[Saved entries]
┌────────
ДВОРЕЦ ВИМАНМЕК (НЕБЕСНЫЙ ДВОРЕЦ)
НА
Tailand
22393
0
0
└────────
--- Required work ---
The answer is every entry, repeated word for word.

--- Reply to the exercise ---
ДВОРЕЦ ВИМАНМЕК (НЕБЕСНЫЙ ДВОРЕЦ)
НА
Tailand
22393
0
0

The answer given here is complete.